Braving stiff winds and bracing 34-degree temperatures at the state Capitol, school choice advocates celebrated the passage of the charter schools constitutional amendment during a rally Thursday morning.
The rally, which drew an estimated crowd of 1,100 students, parents and school officials — plus WNBA superstar Lisa Leslie — was held in conjunction with National School Choice Week, which began on Sunday and will run through this coming Sunday.
Held each year to draw attention to the push to give parents options beyond traditional public schools, this year’s rally was more of a celebration than a clarion call.
Indeed, a disc jockey actually played the ubiquitous happy times song, “Celebration” by Kool and the Gang, as the students and adults waved pro-school-choice signs.
“I think we’ve seen with the charter schools amendment’s passage that we’ve laid a great foundation,” said Matt Arkin, head of the Georgia Cyber Academy, a public online school. “But that’s all it is — a foundation. The results were great, but we saw the institutional resistance to providing more options.”
Traditional public schools came in for a heavy dose of criticism during the rally, with speakers saying the system has performed poorly.
“The graduation rate is 69 percent,” said RaShaun Holliman, a manager with the Center for an Educated Georgia, a research group that supports alternatives to traditional public schools. “That’s not acceptable, right? Until our graduation rate is close to 100 percent, we’re going to be coming out here no matter what the temperature is — even if it rains!”
After posing for pictures with some in the crowd, Leslie recounted her struggles with standardized tests after attending public school in Los Angeles.
“By the time it was time for me to take my standardized tests, I realized I wasn’t prepared,” she said. “When you’re doing your best, when that’s not enough, someone should have to answer for that. We have to do something different.”
Tony Lowden, a Macon pastor and a member of the new State Charter Schools Commission, took his own pound of flesh from the traditional public school system.
“This state is too great to have failing schools across this state,” he said. “We won’t rest until every school in Georgia is performing at a high level.”
Verdalia Turner, president of the Georgia Federation of Teachers, said school choice groups are participating in a campaign to demonize traditional public schools to justify using public money on alternatives.

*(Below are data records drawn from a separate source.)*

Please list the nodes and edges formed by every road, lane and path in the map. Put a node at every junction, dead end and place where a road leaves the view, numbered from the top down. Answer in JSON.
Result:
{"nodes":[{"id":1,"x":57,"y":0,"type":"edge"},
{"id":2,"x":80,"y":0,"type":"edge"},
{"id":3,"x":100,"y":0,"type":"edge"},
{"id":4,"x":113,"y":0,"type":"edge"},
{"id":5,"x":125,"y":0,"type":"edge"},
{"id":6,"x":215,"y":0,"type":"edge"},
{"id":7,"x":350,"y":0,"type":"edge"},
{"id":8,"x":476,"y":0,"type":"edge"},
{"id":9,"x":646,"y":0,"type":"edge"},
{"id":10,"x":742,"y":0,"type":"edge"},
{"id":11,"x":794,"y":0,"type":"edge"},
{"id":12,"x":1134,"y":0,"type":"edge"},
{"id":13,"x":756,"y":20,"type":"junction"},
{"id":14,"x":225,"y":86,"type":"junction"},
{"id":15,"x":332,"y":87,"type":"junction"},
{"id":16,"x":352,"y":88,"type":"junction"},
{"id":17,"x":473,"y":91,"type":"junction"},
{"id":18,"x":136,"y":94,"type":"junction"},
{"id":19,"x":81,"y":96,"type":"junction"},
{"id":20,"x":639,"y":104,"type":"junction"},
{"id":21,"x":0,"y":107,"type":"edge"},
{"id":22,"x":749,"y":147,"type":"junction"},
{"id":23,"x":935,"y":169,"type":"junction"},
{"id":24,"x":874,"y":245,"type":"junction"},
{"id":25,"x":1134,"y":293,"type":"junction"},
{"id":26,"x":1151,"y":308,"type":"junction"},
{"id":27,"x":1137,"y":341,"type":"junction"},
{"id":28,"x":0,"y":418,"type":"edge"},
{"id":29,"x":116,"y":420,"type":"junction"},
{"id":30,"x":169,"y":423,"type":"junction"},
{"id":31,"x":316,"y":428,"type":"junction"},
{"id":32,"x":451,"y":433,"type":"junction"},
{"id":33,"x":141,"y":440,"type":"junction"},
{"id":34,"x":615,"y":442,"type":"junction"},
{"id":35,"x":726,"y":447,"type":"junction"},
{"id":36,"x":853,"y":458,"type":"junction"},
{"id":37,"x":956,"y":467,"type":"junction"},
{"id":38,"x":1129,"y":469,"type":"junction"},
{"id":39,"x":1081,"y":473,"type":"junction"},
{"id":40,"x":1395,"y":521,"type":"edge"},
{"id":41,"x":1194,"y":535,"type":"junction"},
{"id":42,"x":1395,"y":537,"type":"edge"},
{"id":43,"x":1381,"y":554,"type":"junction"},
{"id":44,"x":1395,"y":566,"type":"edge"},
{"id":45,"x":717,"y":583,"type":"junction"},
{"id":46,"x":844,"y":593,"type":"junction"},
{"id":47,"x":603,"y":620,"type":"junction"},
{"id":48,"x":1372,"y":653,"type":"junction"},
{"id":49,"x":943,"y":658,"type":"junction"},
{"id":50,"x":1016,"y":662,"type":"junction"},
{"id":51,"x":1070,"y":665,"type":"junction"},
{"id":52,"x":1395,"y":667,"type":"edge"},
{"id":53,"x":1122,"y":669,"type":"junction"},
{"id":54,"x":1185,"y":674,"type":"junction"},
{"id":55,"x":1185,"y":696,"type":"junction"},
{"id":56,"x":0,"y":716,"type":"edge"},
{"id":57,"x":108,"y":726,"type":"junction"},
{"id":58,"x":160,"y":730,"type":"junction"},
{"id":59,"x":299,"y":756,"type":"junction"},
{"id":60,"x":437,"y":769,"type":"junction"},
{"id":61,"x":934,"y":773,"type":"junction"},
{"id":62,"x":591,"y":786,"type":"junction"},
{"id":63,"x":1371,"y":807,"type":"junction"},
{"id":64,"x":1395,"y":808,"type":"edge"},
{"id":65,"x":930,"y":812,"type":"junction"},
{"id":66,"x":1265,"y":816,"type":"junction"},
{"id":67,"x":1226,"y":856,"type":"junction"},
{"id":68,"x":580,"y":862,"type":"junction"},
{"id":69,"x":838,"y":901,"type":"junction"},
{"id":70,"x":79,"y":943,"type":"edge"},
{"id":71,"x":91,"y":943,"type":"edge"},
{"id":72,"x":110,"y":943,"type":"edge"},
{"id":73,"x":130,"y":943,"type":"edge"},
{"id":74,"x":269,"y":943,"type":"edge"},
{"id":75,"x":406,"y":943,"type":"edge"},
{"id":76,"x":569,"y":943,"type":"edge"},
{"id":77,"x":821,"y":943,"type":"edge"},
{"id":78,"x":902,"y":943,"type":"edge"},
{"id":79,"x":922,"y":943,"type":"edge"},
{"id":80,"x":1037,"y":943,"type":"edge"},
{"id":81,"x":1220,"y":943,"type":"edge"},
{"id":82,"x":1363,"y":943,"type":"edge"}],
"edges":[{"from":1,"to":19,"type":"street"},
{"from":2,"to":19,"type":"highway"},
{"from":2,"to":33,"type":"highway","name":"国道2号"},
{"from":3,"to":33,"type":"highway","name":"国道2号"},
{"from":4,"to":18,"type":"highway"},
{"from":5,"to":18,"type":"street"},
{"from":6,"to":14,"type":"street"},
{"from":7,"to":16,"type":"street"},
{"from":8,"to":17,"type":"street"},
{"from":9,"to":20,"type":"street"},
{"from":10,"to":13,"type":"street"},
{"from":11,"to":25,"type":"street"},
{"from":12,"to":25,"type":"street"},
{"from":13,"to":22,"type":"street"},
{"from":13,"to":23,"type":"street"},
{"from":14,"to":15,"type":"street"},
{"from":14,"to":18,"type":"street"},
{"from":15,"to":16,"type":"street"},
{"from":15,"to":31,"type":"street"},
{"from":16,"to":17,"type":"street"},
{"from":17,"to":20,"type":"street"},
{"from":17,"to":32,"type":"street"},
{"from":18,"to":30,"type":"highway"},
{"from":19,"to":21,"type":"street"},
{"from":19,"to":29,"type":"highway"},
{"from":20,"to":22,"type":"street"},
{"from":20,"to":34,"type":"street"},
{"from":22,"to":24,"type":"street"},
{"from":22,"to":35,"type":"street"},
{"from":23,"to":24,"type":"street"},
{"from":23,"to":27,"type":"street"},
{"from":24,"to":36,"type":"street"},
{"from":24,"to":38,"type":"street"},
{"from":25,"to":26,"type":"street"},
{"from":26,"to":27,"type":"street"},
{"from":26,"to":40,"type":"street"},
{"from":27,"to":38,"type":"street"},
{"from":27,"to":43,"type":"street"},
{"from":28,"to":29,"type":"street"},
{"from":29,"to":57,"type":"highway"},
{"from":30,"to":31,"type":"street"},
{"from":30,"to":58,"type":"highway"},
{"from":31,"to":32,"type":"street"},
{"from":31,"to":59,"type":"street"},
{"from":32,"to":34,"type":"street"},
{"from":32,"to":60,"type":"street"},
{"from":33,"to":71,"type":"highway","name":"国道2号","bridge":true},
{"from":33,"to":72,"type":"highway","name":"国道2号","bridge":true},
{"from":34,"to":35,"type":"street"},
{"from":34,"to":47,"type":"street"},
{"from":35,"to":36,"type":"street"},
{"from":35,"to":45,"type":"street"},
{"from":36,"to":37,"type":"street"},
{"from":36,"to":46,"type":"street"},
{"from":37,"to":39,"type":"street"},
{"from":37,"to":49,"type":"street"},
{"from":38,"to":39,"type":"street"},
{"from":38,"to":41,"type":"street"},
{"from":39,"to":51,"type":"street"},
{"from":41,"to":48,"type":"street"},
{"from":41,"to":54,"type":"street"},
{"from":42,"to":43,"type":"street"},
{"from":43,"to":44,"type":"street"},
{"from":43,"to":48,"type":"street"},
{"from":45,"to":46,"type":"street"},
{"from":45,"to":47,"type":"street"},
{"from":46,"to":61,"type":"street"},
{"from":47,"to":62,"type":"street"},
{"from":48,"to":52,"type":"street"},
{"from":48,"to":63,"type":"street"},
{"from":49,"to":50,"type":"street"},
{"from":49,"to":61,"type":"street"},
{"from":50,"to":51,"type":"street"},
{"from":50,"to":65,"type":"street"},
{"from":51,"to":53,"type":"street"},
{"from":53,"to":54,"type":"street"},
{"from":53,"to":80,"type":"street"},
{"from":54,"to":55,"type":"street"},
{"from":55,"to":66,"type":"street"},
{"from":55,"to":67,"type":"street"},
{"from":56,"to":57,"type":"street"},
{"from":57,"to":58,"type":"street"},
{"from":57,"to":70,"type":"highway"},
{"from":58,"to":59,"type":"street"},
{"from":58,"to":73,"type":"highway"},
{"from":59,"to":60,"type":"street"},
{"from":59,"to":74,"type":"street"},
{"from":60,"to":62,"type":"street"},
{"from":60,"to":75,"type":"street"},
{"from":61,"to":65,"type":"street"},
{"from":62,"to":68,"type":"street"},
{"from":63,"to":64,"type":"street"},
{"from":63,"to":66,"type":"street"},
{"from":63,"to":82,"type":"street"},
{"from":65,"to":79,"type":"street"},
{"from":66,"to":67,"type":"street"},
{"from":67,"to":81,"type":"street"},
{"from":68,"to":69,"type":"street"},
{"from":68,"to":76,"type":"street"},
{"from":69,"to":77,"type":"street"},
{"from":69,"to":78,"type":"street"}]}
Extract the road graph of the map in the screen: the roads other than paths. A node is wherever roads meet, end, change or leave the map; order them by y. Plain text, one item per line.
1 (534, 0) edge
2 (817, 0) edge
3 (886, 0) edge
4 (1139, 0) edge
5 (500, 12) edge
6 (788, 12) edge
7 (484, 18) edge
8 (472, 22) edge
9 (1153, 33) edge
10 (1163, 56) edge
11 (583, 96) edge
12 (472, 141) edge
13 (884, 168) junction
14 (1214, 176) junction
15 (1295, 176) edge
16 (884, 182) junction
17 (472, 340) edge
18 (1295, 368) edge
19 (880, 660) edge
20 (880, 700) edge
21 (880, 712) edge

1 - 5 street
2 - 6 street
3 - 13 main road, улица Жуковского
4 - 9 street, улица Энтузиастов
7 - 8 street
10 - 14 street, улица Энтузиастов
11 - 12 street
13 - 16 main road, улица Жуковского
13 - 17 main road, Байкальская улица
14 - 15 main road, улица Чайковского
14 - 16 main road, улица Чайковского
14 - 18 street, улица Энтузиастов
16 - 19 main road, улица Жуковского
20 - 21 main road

“I have to give them an ‘A’ for orchestration, but I’ll give them an ‘F’ in ethics and telling the truth,” Turner said. “It’s just a campaign, and the public is being played.”
Renee Lord of Stratham, who has a seventh-grader in private school and a fourth-grader at the Georgia Cyber Academy, said the state is beginning to embrace more choices.
“All children need the opportunity to attend a school that best fits their needs,” Lord said. “The needs of children are so diverse that having more options allows parents to make more choices.”